Bajo la democracia argentina, torturó a Antonio Viana Acosta en Buenos Aires y probablemente fue uno de los secuestradores del grupo de uruguayos que terminó siendo fusilado en la localidad de Soca en diciembre de 1974. Ya en Uruguay había asesinado bajo tortura a Iván Morales Generali en noviembre de 1973.
Especializado en «inteligencia», se integró a la Oficina Coordinadora de Operaciones Antisubversivas (OCOA) y actuó junto al Servicio de Información y Defensa (SID) en el marco de la coordinación represiva conocida como «Plan Cóndor», por el que la dictadura uruguaya actuó en «el pozo» de Automotores Orletti en Buenos Aires.

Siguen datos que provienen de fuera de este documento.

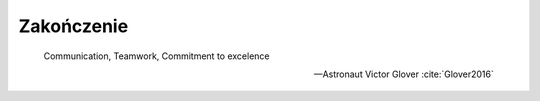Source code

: ***********
Zakończenie
***********

    Communication, Teamwork, Commitment to excelence

    -- Astronaut Victor Glover :cite:`Glover2016`

.. todo:: Zakończenie
    - Astronauts are overachievers and some astronauts go on to very eclectic things.  One of the most interesting astronauts is Story Musgrave.  He was an active astronaut for over 30 years and holds the distinction of being the only astronaut to fly on all five space shuttles.  While he was an astronaut he obtained 7 graduate degrees – math, computers, chemistry, medicine, physiology, literature, and psychology.  In his spare time he was a trauma surgeon, pilot, and parachutist.  Today he operates a palm farm in Florda, a production company in Australia, and a sculpture company in California.  He is a landscape architect.  He has worked for Disney's Imagineering team as a concept artist.  He teaches design at the Art Center College of Design in Pasadena.  And he's a public speaker with 20 honorary doctorates. :cite:`What-do-astronauts-do-once-they-leave-NASA`
    - polecieliśmy w kosmos, tylko po to by docenić to co mamy na ziemi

Cordero, con el alias de «303», por ser el tercer mando del centro de torturas «300 Carlos» de la OCOA, fue directo responsable de las torturas y desaparición de Gerardo Gatti y León Duarte, ante quien violó a una compañera por una extorsión de dinero, y del traslado del «segundo vuelo» por el que otros 22 uruguayos fueron desaparecidos.
Entre sus múltiples crímenes, se incluye el propio asesinato de los legisladores Zelmar Michelini y Héctor Gutiérrez Ruiz, junto a Rosario Barredo y William Whitelaw, en mayo de 1976, además de la tortura sobre cientos de militantes del Partido Comunista del Uruguay y otras organizaciones opositoras a la dictadura.